··· Passage shown

LIVE CURATION FEED (of us working): http://www.sibleyandpage.com/content-curation
Content Curation is part of an ongoing project into the critical analysis in relation to the historical contexts of curation. This blog has been set up to document the creation of installations which highlight and emphasise the way the field of curation has progressed throughout time. The live feed will be active when we are in the studio space working on the installations between 20/03/2012 until 20/04/2012. The live feed and subsequent documentation material will serve as a direct insight into how curation takes place in modern day and acts as a look at how decisions are made.
We are still very fortunate enough to be interning for Illuminate productions on their Merge Festival events. Merge Festival is an annual arts and music festival celebrating the rich heritage and contemporary culture of Bankside, London, UK. The events have included everything from a record shop installation by artist (and amazing amazing guy) Ted Riederer to a theatre inside a caravan outside the Tate Modern.
The newest event we were given the opportunity to work on was the Jamie Reid: Peace Is Tough show held at The Bear Pit, London. ’As part of the MERGE Festival, Jamie Reid, the artist behind The Sex Pistols’ iconic record covers and visual identity, opens his archive to exhibit his largest single presentation to date of works associated with the punk legends, some of which have never been seen before.’ We started the day by helping to build one of a usual exhibited eight custom made Tipis. We were then given the task to curate how the Tipi would look and which work would cover the inside and outside. Tipis traditionally represent Shelter, Wonderment, Harmony, Peace, Beauty and Community, each Tipi is a world in itself, internally representing eight aspects of Reid’s career to date.
More photos of the exhibition can be seen on Flickr, the exhibition runs until the 20th of November this year and is free entry.
Thursday 20th - Type Directors Club Exhibition, JWT, Knightsbridge, London.

······
··· Stored data

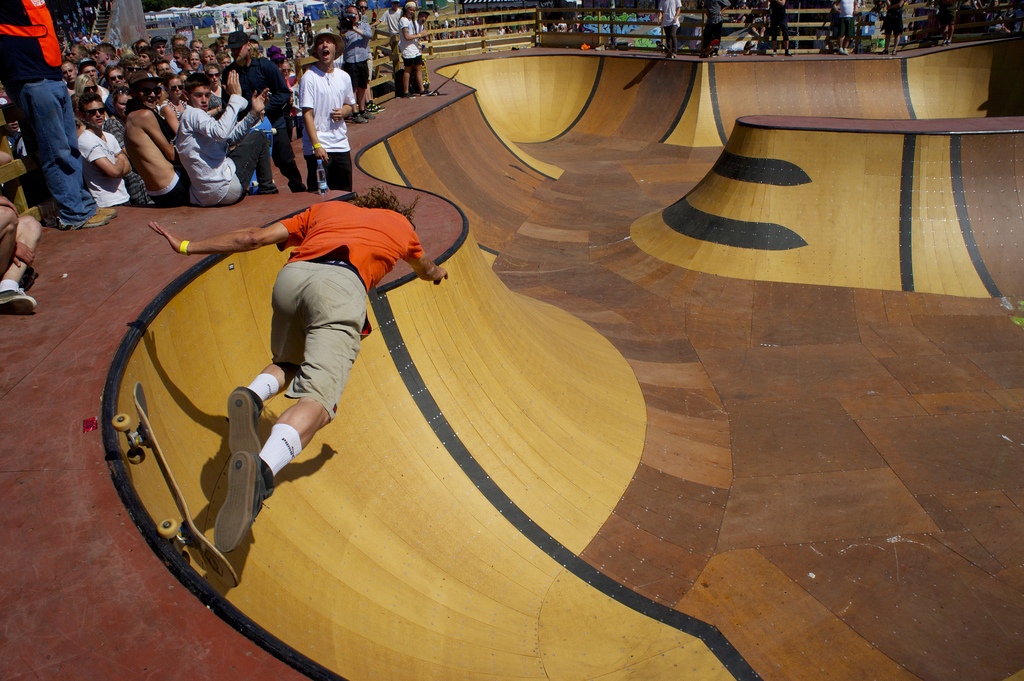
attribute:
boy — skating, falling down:
[124, 155, 472, 575]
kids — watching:
[33, 6, 394, 210]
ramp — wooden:
[34, 29, 1023, 673]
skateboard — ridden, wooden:
[108, 371, 239, 590]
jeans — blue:
[12, 67, 106, 230]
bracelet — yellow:
[175, 238, 194, 252]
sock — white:
[264, 425, 301, 484]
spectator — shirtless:
[122, 61, 195, 211]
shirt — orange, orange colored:
[280, 195, 446, 307]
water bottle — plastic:
[308, 142, 335, 204]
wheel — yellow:
[109, 403, 135, 438]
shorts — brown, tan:
[276, 256, 375, 419]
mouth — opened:
[322, 48, 335, 62]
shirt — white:
[300, 66, 362, 159]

······

Assigned task 1: Rewrite the paragraph of the curation blog post that begins "The newest event we were given" as a bulleted list, keeping its main facts.
Assigned task 2:
Please answer these questions using the curation blog post:
(a) Between which dates is the live feed active?
(b) Which area's heritage and culture does Merge Festival celebrate?
(c) Until what date does the Jamie Reid exhibition run?
Assigned task 3: According to the curation blog post, what do Tipis traditionally represent? List every item named.

Final answer 1:
- The event was the Jamie Reid: Peace Is Tough show at The Bear Pit, London, part of the MERGE Festival.
- Jamie Reid, the artist behind The Sex Pistols' iconic record covers and visual identity, opened his archive for his largest single presentation to date of works associated with the band, some never seen before.
- The day began with helping to build one of the eight custom-made Tipis usually exhibited.
- The next task was curating how the Tipi would look and which work would cover its inside and outside.
- Tipis traditionally represent Shelter, Wonderment, Harmony, Peace, Beauty and Community.
- Each Tipi is a world in itself, internally representing eight aspects of Reid's career to date.

Final answer 2:
(a) From 20/03/2012 until 20/04/2012.
(b) Bankside, London, UK.
(c) The 20th of November.

Final answer 3:
- Shelter
- Wonderment
- Harmony
- Peace
- Beauty
- Community